For crunchy, chunky bits, aim for additions that break cleanly (nuts) or remain tender (fudge). Add anything rock-hard and you might want to keep your dentist on speed dial. This is why chocolate shavings or thin strips (like stracciatella) are superior to chips. Toast your nuts to snappiness; candied nuts are a revelation. Crumble cookies into smallish bites—the ideal size for most stir-ins is about the size of a cooked chickpea.

A recommendation: Sift chunky add-ins through a sieve to remove any sandy crumbs—if they blend into the ice cream base, it makes for a gritty bite.

The first step to getting perfect swirls? Take the word “swirl” out of your head entirely.

Ice Cream Cake - INSET - IG

The first step to getting perfect swirls? Take the word “swirl” out of your head entirely.
Photo by Joseph De Leo, Food Styling by Micah Marie Morton

The Architecture

Building an ice cream cake is a tactical exercise, and time is of the essence.

There are tricks to the homemade ice cream cake trade. Before you start, clear a generous space in your freezer—you don’t want to engage in real-life Tetris when carrying a rapidly melting masterpiece. Also, ample room will facilitate popping the work-in-progress back into the freezer at required intervals. If possible, pop a rimmed baking sheet or similar in the open spot in there; it will help chill the cake faster and catch any drips.

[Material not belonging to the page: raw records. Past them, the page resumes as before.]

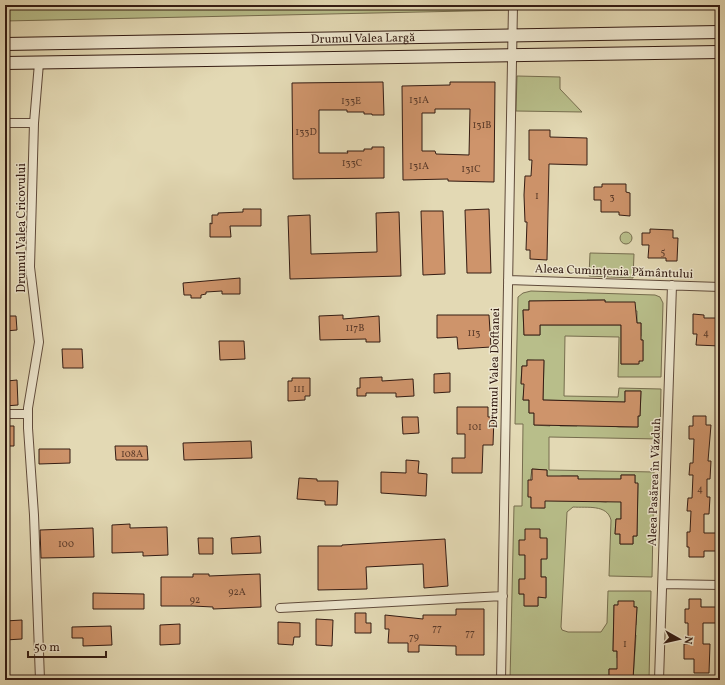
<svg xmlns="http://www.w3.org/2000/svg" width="725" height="685" viewBox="0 0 725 685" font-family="Vollkorn,serif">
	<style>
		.green { fill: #b8be8a; stroke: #766d4e; fill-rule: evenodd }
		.building { fill: #ce946b; stroke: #341c13; fill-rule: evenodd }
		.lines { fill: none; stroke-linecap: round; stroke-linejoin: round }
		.street-casing { stroke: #604b3b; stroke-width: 10 }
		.secondary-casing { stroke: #341c13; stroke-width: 14 }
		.street { stroke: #ede6ce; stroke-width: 8 }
		.secondary { stroke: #ede6ce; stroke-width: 12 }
		.labels { text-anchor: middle; stroke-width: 3; stroke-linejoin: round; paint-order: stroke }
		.number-label { font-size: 10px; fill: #5a3a29 }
		.street-label { font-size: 12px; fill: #341c13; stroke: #ede6ce }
	</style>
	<rect width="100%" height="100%" fill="#e3d9b4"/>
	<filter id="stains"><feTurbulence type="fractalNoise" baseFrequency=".005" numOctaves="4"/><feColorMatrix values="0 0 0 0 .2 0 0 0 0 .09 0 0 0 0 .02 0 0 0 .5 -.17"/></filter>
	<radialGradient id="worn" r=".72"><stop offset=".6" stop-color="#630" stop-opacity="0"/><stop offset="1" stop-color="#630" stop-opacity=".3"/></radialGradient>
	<path class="green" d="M5,5H513V10L5,21Z
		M517,76L560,77V89L582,112L516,111Z
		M620 238a6 6 0 1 1 12 0a6 6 0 1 1-12 0Z
		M590,253L634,254L633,278L589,276Z
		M531,291L655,295L660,297L663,303L661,377H618L619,337L565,336L564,396L618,397L619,388L661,389L660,439L549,437V470L654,472L652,577L609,576L611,520C607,504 587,508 573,507L567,512L561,627L562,630L568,632H601L607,623L608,591H651L649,680H633L636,635H633V625H636L637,607L614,605L613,651H617V658H620L619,669H609V680H510L514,506H522L523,424H515L518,297L523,293ZM587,300H605V307L637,311V323H641V336L638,340H643V360L639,361L638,364H621V325H540V335H524L523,310H529V301H575L586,307ZM527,360L544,361L543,400L625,402V391H641L640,416H638V427H619L577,420V426H560L550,418V426L534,425V413H529V400H523L524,390H526V384L521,383L522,366H527ZM532,469L547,470V479L562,476H578V481C594,478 606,479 621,483V475H635V483L638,484L637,536H633V544H620V534H615L616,519H621V496L606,502L545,497L544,508L531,507V497L528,496ZM540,538L547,539V558L541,559V577H546V597H538V606H525L524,594H519V580L525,579V555Z"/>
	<path class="building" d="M383,82L384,115H372V114H364V112H347V110H319V153H348L347,151H364V149H372V147H384V178L293,179L292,83Z
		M450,82H495L494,182L448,181V179L403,180L402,86L450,85ZM435,109H470L469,155L436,154L435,151H422V113H435Z
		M529,130H550V137L587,138V165L549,164L547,260L530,259V250H526L527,222H525L524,195L525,176H531L532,160H529Z
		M602,184H626V192L630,193V216L619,215V212H601V200H594V187H602Z
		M243,209H261V226H230L231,237H210V223L212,224V215H218V213L243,212Z
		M489,209L491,273H467L465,210Z
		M421,211H443L445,274L423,275Z
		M399,212L401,276L290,279L288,216L310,215L311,254L377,252L376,213Z
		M650,229L673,230V238H678L677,261H666V258H648L649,245H642V233H650Z
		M240,278V294H222V291L206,292V294L201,295V298H191V295H184L183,283Z
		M605,300V302H635L637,323H641V340H643V361H639V364H621V325H540V335H524L523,310H529V301Z
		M693,314L704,315V318H720V346L696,345L697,334H693Z
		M343,315V319L379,316L380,342H366V339L320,340L319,316Z
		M437,315H489L491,347L458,349L457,337L437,338Z
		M5,316H16L17,330L5,331Z
		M219,341H244L245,359L220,360Z
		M62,349H82L83,368H63Z
		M527,360H544L543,400L625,402V391H641L640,416H638V427L534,425V413H529V400H523L524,384H521L522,366H527Z
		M450,373V392L434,393V374Z
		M382,377V381L413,379L414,396L396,397V393H366V396H357V388H360V378Z
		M292,378H310V396H305V400L288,401V381H292Z
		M17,380L18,405L5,406V384H8L7,381Z
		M457,407H488V417H494L493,445H483L482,473H452V458H465V434H457Z
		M693,416H706V425H711L708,461H711L710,479H707V497H710L709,514H704V533H720V551H704V557H689V547H687V532H690L691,511H687L688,498H692L693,475H689L690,463H693L694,439H689V426H693Z
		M402,417H418L419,433L403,434Z
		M5,426H14V446H5Z
		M251,441L252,458L184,460L183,443Z
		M115,446H147L148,460H116Z
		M39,449H70V463L39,464Z
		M406,460L419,461L418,473L427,474L426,496L381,493V472L406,473Z
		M532,469L547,470V476H578V479H621V475H635V483H638L637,536H633V544H620V534H615L616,519H621V502L545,501V508H531V497H528V480H532Z
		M299,478L317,479V481H338L337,505H325V501L297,499Z
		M130,524V528L167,527L168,555L143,556V552L112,553V525Z
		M93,528L94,557L41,558L40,530Z
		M525,529H540V538H547V559H541V577H546V598L538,597V606H524V594H519V579H525V555H519V540H525Z
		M260,536L261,553L232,554L231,538Z
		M198,538H213V554H199Z
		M445,539L448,586L424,588L423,564L366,567L367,589L318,590V546H342V545Z
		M193,574H209V576L260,574L261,607L213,609V607L193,606H161V577H193Z
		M93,593L144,594V609H93Z
		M689,599H701V607H720V623H703V644H710L709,673H694V659H684V644H688V623H685V609H689Z
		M618,601H634V607H637L633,680H609V669H617V651H613L614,605H618Z
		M456,609H484V655H456V646L419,645V652H408V643H388L389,629H385V615L423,619V615H456Z
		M355,613H366V623H371V633H355Z
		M316,619L333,620L332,646L316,645Z
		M22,620V639L5,640V621Z
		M278,622L300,623V637H294L293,645L278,644Z
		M180,624V644L160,645V625Z
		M111,626L112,645L83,646V638H72V627Z"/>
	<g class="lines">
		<defs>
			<path id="street" d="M39,63L34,123L30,267L39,342L28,408V428L34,515L40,680
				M5,123H34
				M508,280L720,287
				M5,414H28
				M663,584L720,585
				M280,608L503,596
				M501,680L513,5
				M659,680L672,285"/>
			<g id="secondary">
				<path id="s1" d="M5,44L720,32"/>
				<path d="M5,63L720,52"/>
			</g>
		</defs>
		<use href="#street" class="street-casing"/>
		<use href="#secondary" class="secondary-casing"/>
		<use href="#street" class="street"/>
		<use href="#secondary" class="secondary"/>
	</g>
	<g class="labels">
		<g class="number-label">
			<text x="419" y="103">131A</text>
			<text x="351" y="104">133E</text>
			<text x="482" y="128">131B</text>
			<text x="306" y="135">133D</text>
			<text x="352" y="166">133C</text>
			<text x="419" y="169">131A</text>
			<text x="471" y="172">131C</text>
			<text x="537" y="199">1</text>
			<text x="612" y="200">3</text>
			<text x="663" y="255">5</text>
			<text x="355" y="331">117B</text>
			<text x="474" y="336">113</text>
			<text x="706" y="336">4</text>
			<text x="299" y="392">111</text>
			<text x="475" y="430">101</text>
			<text x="132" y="457">108A</text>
			<text x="700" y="492">4</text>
			<text x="66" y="547">100</text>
			<text x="237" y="595">92A</text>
			<text x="195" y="603">92</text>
			<text x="437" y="631">77</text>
			<text x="470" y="636">77</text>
			<text x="414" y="640">79</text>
			<text x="625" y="647">1</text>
		</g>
		<g class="street-label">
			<text dy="4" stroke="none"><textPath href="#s1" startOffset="358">Drumul Valea Largă</textPath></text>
			<text transform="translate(21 228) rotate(-90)" y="4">Drumul Valea Cricovului</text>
			<text transform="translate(614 271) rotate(2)" y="4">Aleea Cumințenia Pământului</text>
			<text transform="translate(494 368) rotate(-89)" y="4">Drumul Valea Doftanei</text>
			<text transform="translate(654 482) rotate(-88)" y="4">Aleea Pasărea în Văzduh</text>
		</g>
	</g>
	<rect width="725" height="685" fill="none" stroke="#e3d9b4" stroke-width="20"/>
	<rect x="6" y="6" width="713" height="673" fill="none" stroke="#341c13" stroke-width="2"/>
	<rect x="10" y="10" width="705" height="665" fill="none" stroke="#341c13"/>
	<g transform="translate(679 639) rotate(98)" stroke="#ede6ce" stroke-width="3" paint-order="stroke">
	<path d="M0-3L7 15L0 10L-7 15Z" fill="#341c13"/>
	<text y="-6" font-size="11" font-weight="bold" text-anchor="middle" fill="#341c13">N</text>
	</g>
	<path d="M28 651v6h78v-6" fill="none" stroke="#341c13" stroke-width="2"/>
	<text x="34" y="651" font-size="12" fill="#341c13" stroke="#ede6ce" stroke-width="3" paint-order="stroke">50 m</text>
	<rect width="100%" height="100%" filter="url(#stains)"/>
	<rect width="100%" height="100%" fill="url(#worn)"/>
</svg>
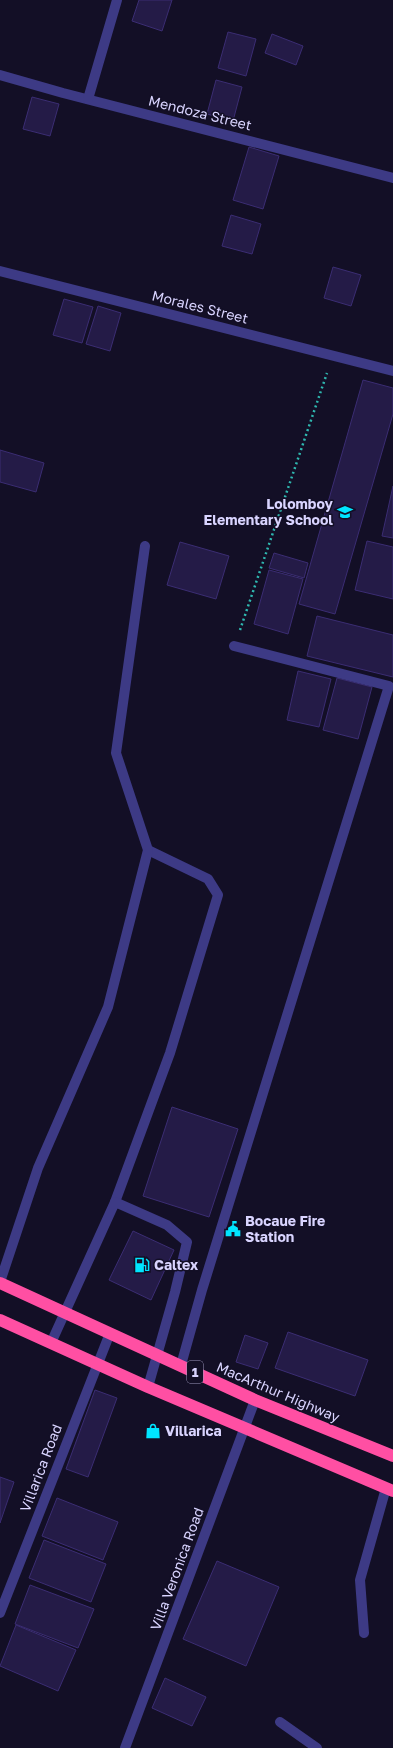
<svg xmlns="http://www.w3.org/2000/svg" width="393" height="1748" font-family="'Golos Text',sans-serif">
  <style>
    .building { fill: #241b47; stroke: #3b2d73 }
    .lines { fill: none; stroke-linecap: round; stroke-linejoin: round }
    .path { stroke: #2fb8b0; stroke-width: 2.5; stroke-dasharray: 2 3; stroke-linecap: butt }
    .minor { stroke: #3d3a85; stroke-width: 10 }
    .highway { stroke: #ff4fa3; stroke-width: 12 }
    .labels { text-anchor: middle; stroke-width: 3; stroke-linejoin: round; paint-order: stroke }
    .shield { fill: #130f26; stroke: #9e99be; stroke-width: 1 }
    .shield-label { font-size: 13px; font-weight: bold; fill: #d9d4ff }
    .street-label { font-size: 14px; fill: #d9d4ff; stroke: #130f26 }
    .poi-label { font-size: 14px; font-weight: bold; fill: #d9d4ff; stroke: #130f26; text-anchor: start }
  </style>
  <rect width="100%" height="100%" fill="#130f26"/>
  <g class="building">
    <polygon points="139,0 172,0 162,31 132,21"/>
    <polygon points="228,32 256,39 246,76 218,68"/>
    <polygon points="272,34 303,46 296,65 265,53"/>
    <polygon points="216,80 242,87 233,121 207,114"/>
    <polygon points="32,97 59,104 50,136 23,129"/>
    <polygon points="249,147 279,156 263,209 233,200"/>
    <polygon points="231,215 261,224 252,254 222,246"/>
    <polygon points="333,267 361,275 351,306 324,298"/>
    <polygon points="64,299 93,307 82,343 53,335"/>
    <polygon points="98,306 121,313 110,351 86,344"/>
    <polygon points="363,380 393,388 393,414 335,614 299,604"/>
    <polygon points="0,450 44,463 36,492 0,482"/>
    <polygon points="393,486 393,538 382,536"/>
    <polygon points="367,541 393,547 393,599 355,590"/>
    <polygon points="180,542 229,556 216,599 167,585"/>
    <polygon points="274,553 308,563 304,578 269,568"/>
    <polygon points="269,570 303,579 288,634 254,624"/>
    <polygon points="317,616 393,635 393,677 307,656"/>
    <polygon points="298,671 331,679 319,727 287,720"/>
    <polygon points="337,678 372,687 358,739 323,730"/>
    <polygon points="172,1107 238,1129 209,1217 143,1196"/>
    <polygon points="133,1231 174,1250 151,1300 109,1280"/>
    <polygon points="288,1332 368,1360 355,1396 275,1368"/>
    <polygon points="245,1335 268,1343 258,1369 236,1362"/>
    <polygon points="95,1390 117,1398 88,1477 66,1469"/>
    <polygon points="0,1477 14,1482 0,1523"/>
    <polygon points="57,1498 118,1522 103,1560 42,1536"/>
    <polygon points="44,1540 106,1564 91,1602 29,1578"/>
    <polygon points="217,1561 279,1587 246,1666 183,1639"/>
    <polygon points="30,1585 94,1609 78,1648 15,1624"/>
    <polygon points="16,1625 76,1650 58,1691 0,1666"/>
    <polygon points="165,1678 206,1697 192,1726 152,1708"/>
  </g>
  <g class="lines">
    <polyline class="path" points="240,630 327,373"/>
    <g class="minor">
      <polyline points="0,75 63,93 393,178"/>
      <polyline points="88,99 117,0"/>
      <polyline points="0,271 393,371"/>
      <polyline points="115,1202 170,1053 218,895 208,879 148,850"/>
      <polyline points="0,1282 38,1168 108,1007 148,850 116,753 145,546"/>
      <polyline points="51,1343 115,1202 167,1225 187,1242 175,1292 148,1387"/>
      <polyline points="181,1365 202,1290 389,686 234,646"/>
      <polyline points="0,1613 110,1333"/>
      <polyline points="364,1633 360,1580 386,1488"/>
      <polyline points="280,1722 317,1748"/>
      <polyline points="125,1748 255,1400"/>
    </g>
    <g class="highway">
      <polyline points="0,1283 255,1400 393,1456"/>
      <polyline points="0,1320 148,1387 393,1491"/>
    </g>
  </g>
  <defs>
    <symbol id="school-bare" viewBox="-9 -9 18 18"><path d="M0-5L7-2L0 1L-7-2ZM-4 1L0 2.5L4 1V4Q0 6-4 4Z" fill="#00e5ff" stroke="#130f26" stroke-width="2.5" paint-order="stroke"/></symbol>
    <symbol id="civic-bare" viewBox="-9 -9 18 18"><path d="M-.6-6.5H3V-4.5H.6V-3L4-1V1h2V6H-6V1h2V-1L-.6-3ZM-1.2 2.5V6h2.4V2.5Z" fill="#00e5ff" stroke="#130f26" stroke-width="2.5" paint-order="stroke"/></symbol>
    <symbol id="fuel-bare" viewBox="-9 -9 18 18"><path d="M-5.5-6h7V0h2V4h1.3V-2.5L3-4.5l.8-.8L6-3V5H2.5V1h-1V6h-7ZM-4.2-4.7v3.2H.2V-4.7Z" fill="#00e5ff" stroke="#130f26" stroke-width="2.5" paint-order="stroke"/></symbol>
    <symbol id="shop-bare" viewBox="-9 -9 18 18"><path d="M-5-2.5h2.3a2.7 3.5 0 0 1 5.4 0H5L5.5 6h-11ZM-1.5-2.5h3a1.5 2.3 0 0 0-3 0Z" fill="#00e5ff" stroke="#130f26" stroke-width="2.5" paint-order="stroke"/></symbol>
  </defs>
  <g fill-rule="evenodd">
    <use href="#school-bare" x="334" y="501" width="22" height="22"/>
    <use href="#civic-bare" x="222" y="1218" width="22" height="22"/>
    <use href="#fuel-bare" x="131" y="1254" width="22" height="22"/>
    <use href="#shop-bare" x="142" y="1420" width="22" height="22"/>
  </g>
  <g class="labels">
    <rect class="shield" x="187" y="1361" width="16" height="22" rx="3"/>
    <g class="shield-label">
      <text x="195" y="1377">1</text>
    </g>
    <g class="street-label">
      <text transform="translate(200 113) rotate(14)" y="5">Mendoza Street</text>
      <text transform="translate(200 307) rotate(14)" y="5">Morales Street</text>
      <text transform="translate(278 1392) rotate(23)" y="5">MacArthur Highway</text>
      <text transform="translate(41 1468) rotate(-69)" y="5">Villarica Road</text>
      <text transform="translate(177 1569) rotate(-70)" y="5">Villa Veronica Road</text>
    </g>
    <g class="poi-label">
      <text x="333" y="509" text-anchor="end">Lolomboy<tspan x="333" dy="16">Elementary School</tspan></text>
      <text x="245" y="1226">Bocaue Fire<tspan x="245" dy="16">Station</tspan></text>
      <text x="154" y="1270">Caltex</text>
      <text x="165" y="1436">Villarica</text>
    </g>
  </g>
</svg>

A springform pan is a perfect cake mold, but a tall cake pan can be lined with plastic wrap and filled in a pinch. Have your tools at the ready—spring-loaded scoops (nonmechanical scoops that curl the ice cream into balls can create gaps at the center), a sturdy offset spatula, and spoons. Arrange all on a quarter-sheet pan on your workstation. Have your add-ins chilled (sauces) and frozen (supple chunks) as appropriate.

Now consider your ice cream. A high-quality store-bought ice cream will stay firmer longer due to the properties of frozen creams and custards. Less-expensive ice creams use temperature-sensitive emulsifiers and melt accordingly. (Keep this in mind when using nondairy frozen desserts as well; formulas vary wildly between brands, but they can lack the structure provided by eggs or milk fat. Look for higher fat content and fats that freeze—coconut and almond bases versus oil.)

Letting the ice cream soften in the fridge or on the counter leads to inconsistent temperatures between its edge and center. I prefer a technique akin to pounding the butter block for laminated pastry dough, actively smacking the ice cream into pliability without melt. A wooden spoon and large bowl, or stand mixer with the paddle attachment handle the job. Either way, stop while the ice cream is still a tad too firm to account for assembly time. If you’re deploying multiple flavors (or if the cake is statuesque), a periodic blast in the freezer will keep your foundations firm.

Homemade ice cream straight out of the machine is not particularly cold. Chunks can be added at the end of churning, then those rubbled ice creams (or those left smooth) should be decanted directly into the cake mold and moved to the freezer as quickly as possible. For ice cream destined for an application of swirls, spoon into a container and freeze until firmed up, then proceed as with store-bought. If you try to swirl straight from the machine, the effect will be more muted as the sauce will settle into the pliant ice cream.

Swirl is actually a misnomer. Layering preserves the most delineated streak of color as the sauce is left undisturbed. When adding a sauce to a plain ice cream for a cake, I do so during assembly, laying Jackson Pollack–style splashes of sauce over spoonfuls of ice cream as I build. (Imagine the scoops as bricks and the sauce as mortar between them.)

Oil-based whipped topping (such as Cool Whip) or whipped cream stabilized with gelatin work best for exterior beautification; both will maintain designs when piped but will remain elastic enough not to fracture when sliced. Gel-style store-bought frosting should only be used for accents (or script), because it will always smear, even when cold. A set-it-and-forget-it option is a pour of magic shell, which can either envelop the cake entirely, or create a peekaboo effect with the filling.

And if all else fails? Go with that frosting squirrel.